Esta produção de 8 capítulos revê o dia-a-dia de atrizes, juízas ou cantoras

REDACCIÓN epextremadura@elperiodico.com MADRID
04/03/2020

 

Mujeres em A 2 é a nova série documentário de RTVE na qual as mulheres som as protagonistas. Um formato que combina os géneros do reportagem, a entrevista e o entretenimento para dar voz a destacadas profissionais de diferentes âmbitos que refletem sobre/em relação a suas experiências e os mitos aos que se enfrentam as mulheres em seus respetivos sectores. Atrizes como Julieta Serrano ou Bárbara {Lennie}, cantoras como Carmen Linares e Índia {Martínez}, investigadoras como {Marisol} {Soengas} ou Flora de Pablo, ou desportistas como {Virginia} {Ruano} ou Patricia García, som algumas das protagonistas.

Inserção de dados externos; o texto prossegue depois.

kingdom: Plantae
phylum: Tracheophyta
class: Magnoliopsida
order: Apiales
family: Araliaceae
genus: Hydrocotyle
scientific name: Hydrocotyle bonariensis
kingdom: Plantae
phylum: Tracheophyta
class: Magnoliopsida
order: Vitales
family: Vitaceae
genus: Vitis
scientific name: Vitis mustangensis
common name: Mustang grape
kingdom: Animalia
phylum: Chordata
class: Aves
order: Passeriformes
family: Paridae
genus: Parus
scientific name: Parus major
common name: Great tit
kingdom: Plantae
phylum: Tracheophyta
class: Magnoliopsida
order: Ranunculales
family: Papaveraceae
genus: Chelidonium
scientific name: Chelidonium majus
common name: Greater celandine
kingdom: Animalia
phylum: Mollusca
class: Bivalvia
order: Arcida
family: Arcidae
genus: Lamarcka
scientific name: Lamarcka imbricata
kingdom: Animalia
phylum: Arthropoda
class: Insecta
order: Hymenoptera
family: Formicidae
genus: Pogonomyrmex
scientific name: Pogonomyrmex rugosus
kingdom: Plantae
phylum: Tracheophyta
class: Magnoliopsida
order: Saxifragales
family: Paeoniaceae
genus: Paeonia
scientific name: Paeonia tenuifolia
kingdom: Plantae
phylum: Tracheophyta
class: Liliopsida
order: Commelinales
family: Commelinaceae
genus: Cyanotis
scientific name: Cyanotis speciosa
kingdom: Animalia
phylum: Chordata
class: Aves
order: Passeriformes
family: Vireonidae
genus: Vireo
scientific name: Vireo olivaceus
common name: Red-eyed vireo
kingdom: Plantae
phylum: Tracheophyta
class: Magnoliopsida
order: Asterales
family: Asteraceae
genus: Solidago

A série consta de oito capítulos. Em cada um, o espectador acompanhará em seu dia-a-dia a três mulheres de um mesmo âmbito profissional ou social: atrizes, juízas, cantoras, investigadoras, mulheres solidárias, {influencers}, desportistas e migrantes. Três mulheres de diferentes idades: uma em sua etapa de madurez profissional e pessoal, outra numa idade intermédia, à metade de sua corrida/curso, e uma terceira muito jovem que esta começando. Amanhã (23.30) A 2 emite os dois primeiros episódios.

DIÁLOGO / O objetivo é conhecer de primeira mão o seu trabalho profissional duma maneira próximo e íntima, para posteriormente fazer um encontro entre as três num lugar emblemático de sua profissão onde dialogarão entre sim e oferecerão uma conversa enriquecedora onde partilham suas experiências, dúvidas, pontos de vista, focagens e reflexões sobre/em relação a sua profissão.

O espectador poderá conhecer em profundidade que significa dedicar-se à interpretação, desterrando preconceitos e falsos mitos. O capítulo mostrará a realidade de um sector que costuma associar-se à fama e as gaulesas de passadeira vermelha, mas que na verdade é uma dura corrida/curso de fundo que deve lidar com a intermitência laboral (e mais de um 90% de desemprego) e a exposição constante ao juízo público e que padece uma profunda desigualdade de género (salarial, presença de estereótipos machistas em muitos {roles} femininos, pressão perante o envelhecimento que afeta principalmente às atrizes) embora a primeira vista possam não perceber/receber-se de maneira evidente.

A série descobrirá o ponto de vista duma atriz veterana que acaba de ganhar o Goya a melhor atriz de distribuição, Julieta Serrano (Dor e glória); outra intérprete no auge de sua corrida/curso, Bárbara {Lennie}; e uma jovem estudante de arte dramática, Helénica {Ezquerro}.

O segundo capítulo, que também se emite amanhã, falará das mulheres cientistas. O objetivo é {visibilizar} o estreitamente das investigadoras e aproximar o seu trabalho para que sejam exemplo e referente. Para isso, se exporá a necessidade de que as pessoas saiba que é a ciência e para que lhe pode servir, que implica para uma sociedade ter mais ou menos cultura cientista e que dificuldades existem na hora de divulgar o conhecimento científico/cientista. Da mão de três mulheres, o espectador descobrirá como surge sua vocação, que referentes masculinos e femininos têm tido, em que campo desenvolvem sua atividade e de que maneira contribui seu estreitamente aos avanços em áreas diferentes e específicas.

As protagonistas serão: Flora de Pablo, professora de Investigação do CSIC, que trabalha em desenvolvimento, diferenciação e degeneração celular; {Marisol} {Soengas}, chefe do grupo de investigação do melanoma do departamento de Física Teórica em Biomedicina CNIO; e Prado Martín Moruno, do departamento de Física Teórica da Universidade {Complutense} de Madrid.